El canto del océano

El príncipe atrapado

La lluvia caía con furia sobre los acantilados, empapando el manto oscuro que envolvía al joven príncipe Edward Hawthorne mientras descendía por el sendero rocoso. Las olas rompían con violencia contra las rocas, y el rugido del mar se mezclaba con el silbido del viento, pero nada de eso podía apagar el tamborileo de su corazón.

La corte lo había asfixiado nuevamente esa noche, entre murmullos de matrimonio y alianzas políticas que no le interesaban. Como omega, Edward sabía cuál era su lugar en la maquinaria de la realeza victoriana: ser el eje de una unión ventajosa. Pero el deseo de libertad lo consumía cada día más, empujándolo hacia el único refugio que conocía: el mar.

Al llegar a la playa, sus botas se hundieron en la arena húmeda mientras el agua salada lo golpeaba con cada nueva ola. Estaba a punto de sentarse para calmar su mente cuando algo a lo lejos llamó su atención.

Una figura flotaba entre las olas, balanceándose como un barco a la deriva. Por un instante pensó que era un objeto arrastrado por la tormenta, pero un rayo iluminó el horizonte, revelando un brazo extendido hacia la superficie.

—¡Por Dios! —jadeó Edward.

Sin detenerse a pensar, se lanzó al agua. Las olas lo empujaban hacia atrás, pero Edward se abrió paso con fuerza, jadeando mientras el agua fría le cortaba la respiración. Sus manos finalmente encontraron el cuerpo del extraño, firme y sorprendentemente cálido bajo el agua.

Con un esfuerzo desesperado, arrastró al hombre hasta la orilla. Ambos cayeron en la arena, exhaustos, mientras el rugido del mar los envolvía.

El extraño yacía inmóvil. Edward, todavía recuperando el aliento, se inclinó sobre él. Tenía el cabello oscuro y espeso, pegado a su piel pálida, que brillaba con un extraño resplandor bajo la tormenta. Cuando Edward apartó el cabello de su rostro, se detuvo.

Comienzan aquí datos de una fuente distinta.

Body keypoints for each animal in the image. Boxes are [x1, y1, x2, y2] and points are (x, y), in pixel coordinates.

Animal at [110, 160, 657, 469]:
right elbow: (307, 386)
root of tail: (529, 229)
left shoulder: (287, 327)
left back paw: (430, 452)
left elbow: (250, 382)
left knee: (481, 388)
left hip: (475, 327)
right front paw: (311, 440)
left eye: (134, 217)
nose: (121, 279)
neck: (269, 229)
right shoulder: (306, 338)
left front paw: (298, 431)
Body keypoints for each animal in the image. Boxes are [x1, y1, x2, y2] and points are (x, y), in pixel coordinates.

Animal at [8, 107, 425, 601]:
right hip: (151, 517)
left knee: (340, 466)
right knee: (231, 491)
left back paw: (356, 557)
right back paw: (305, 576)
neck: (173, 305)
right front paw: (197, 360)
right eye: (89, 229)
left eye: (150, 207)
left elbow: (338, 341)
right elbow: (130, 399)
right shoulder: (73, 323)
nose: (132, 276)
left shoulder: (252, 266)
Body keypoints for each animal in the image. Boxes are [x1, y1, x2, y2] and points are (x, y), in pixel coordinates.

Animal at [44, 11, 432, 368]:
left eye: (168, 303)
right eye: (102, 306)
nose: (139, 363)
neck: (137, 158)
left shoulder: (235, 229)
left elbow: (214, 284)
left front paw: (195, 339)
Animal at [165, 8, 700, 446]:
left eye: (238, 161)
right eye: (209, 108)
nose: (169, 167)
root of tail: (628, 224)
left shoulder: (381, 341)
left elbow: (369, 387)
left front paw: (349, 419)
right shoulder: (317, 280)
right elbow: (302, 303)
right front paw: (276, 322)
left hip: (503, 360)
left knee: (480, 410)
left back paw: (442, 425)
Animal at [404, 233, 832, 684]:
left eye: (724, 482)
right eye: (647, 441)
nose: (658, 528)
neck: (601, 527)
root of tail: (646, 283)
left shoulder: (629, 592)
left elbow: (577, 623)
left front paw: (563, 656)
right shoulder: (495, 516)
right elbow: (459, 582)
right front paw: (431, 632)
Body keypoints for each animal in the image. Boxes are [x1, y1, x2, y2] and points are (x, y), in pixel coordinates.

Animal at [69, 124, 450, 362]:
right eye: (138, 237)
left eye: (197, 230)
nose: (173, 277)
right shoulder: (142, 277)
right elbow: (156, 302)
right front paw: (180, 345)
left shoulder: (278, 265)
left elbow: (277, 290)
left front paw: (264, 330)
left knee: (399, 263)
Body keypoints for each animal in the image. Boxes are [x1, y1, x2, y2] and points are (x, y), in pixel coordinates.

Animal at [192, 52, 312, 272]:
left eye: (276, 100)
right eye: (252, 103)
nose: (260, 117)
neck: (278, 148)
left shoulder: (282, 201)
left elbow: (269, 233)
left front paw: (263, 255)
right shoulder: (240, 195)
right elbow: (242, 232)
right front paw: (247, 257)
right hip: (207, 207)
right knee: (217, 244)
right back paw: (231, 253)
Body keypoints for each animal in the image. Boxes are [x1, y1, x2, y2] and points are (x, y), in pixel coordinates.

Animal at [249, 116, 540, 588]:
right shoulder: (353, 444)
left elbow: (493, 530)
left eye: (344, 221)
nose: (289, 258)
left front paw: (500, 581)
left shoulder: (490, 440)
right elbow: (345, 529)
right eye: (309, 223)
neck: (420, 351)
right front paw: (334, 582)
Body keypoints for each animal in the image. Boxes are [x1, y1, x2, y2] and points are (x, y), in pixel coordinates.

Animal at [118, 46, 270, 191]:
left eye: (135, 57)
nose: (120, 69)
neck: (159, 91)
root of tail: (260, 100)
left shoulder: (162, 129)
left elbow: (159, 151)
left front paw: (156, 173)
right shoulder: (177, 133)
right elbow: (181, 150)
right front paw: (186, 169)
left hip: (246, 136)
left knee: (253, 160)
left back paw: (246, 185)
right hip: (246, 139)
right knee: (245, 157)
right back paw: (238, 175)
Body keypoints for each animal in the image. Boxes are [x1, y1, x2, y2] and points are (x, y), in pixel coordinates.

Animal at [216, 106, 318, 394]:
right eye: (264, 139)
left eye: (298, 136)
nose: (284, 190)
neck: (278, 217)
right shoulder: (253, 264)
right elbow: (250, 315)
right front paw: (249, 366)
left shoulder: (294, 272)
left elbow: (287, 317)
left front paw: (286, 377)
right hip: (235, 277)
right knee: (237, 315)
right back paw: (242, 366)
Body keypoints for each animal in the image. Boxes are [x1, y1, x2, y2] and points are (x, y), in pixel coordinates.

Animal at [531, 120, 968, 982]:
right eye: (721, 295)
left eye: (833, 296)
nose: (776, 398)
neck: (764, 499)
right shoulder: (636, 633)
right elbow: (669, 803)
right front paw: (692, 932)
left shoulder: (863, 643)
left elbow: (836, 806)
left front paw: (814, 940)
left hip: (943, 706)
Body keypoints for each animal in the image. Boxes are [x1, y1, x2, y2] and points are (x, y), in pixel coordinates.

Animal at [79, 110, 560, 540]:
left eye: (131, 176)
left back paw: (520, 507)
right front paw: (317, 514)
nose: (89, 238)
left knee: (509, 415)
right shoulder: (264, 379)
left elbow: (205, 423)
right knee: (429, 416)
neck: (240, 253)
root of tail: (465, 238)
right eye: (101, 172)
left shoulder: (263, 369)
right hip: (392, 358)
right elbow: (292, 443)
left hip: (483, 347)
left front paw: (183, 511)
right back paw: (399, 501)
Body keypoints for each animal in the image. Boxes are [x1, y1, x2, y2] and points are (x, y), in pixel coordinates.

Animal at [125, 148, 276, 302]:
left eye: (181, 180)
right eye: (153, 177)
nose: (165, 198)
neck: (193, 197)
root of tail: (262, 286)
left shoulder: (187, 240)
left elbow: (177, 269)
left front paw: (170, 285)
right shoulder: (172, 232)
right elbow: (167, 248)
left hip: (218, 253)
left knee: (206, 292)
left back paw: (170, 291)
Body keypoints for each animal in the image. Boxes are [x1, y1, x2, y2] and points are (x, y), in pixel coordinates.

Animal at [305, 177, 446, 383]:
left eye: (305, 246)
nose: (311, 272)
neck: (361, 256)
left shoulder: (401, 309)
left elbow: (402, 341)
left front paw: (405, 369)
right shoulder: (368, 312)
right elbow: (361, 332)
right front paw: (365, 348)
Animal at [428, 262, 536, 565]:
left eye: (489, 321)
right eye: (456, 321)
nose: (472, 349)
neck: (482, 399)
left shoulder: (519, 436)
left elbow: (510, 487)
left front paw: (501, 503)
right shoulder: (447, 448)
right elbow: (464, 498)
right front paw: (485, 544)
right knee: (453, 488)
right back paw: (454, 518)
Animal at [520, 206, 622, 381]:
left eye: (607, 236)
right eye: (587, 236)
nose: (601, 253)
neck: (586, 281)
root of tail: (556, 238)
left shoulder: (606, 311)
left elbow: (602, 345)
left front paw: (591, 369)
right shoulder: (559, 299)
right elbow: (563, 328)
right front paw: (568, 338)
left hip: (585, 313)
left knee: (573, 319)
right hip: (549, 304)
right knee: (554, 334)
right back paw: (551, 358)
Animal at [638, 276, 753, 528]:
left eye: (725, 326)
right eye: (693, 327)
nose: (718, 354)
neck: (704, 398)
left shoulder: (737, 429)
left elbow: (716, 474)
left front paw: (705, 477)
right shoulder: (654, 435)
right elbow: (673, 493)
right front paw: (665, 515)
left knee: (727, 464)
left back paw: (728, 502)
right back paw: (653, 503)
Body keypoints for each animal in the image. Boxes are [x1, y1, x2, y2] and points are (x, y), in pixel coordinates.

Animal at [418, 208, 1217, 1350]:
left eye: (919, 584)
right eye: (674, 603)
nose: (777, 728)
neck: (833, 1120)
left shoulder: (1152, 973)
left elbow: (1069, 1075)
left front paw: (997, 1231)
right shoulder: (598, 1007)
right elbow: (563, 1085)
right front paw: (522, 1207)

El hombre era hermoso, con facciones fuertes y una boca que parecía esculpida por un artista. Sin embargo, lo que más capturó la atención de Edward fueron las marcas en su piel: líneas iridiscentes que corrían desde su cuello hasta los brazos, pulsando con un brillo tenue.

—¿Quién…? —Edward susurró, pero se detuvo cuando el hombre abrió los ojos.

Eran azules, tan profundos como el mar mismo. Por un instante, Edward sintió que lo arrastraban hacia un abismo desconocido.

—Tú… —murmuró el hombre, su voz grave y apenas audible sobre el rugido de las olas.

Edward retrocedió, su corazón latiendo desbocado.

—¿Qué estás diciendo? ¿Quién eres?

El extraño intentó sentarse, pero sus movimientos eran torpes, como si estuviera aprendiendo a usar su cuerpo por primera vez. Cuando alzó la mirada hacia Edward, una mezcla de reconocimiento y urgencia brilló en sus ojos.

—Mi nombre… es Kael —dijo al fin, su voz temblando—. Y te he buscado por mucho tiempo.

Edward sintió un escalofrío recorrer su espalda.

—Eso no tiene sentido. No sé quién eres ni qué haces aquí.

Kael negó lentamente con la cabeza, pero no respondió. En cambio, levantó una mano temblorosa y la colocó sobre el pecho de Edward.

El contacto fue como un relámpago. Una calidez desconocida se extendió desde donde Kael lo tocaba, recorriendo todo su cuerpo. Edward sintió una conexión inexplicable, como si el hombre frente a él no fuera un extraño, sino alguien a quien había estado esperando toda su vida.

Antes de que pudiera decir algo más, Kael se desplomó, inconsciente, en la arena.

Edward lo miró, con el corazón aún acelerado. La tormenta seguía rugiendo a su alrededor, pero no podía dejarlo ahí. Con esfuerzo, pasó un brazo del hombre sobre sus hombros y comenzó a arrastrarlo hacia un refugio cercano, una pequeña cueva que había descubierto en sus escapadas anteriores.

Mientras el viento aullaba y la lluvia se intensificaba, Edward no podía apartar los ojos del rostro de Kael. Algo en él despertaba un eco profundo en su alma, un sentimiento que no lograba comprender.

Esa noche, bajo la tormenta, supo que su vida, hasta ahora regida por deberes y restricciones, estaba a punto de cambiar para siempre.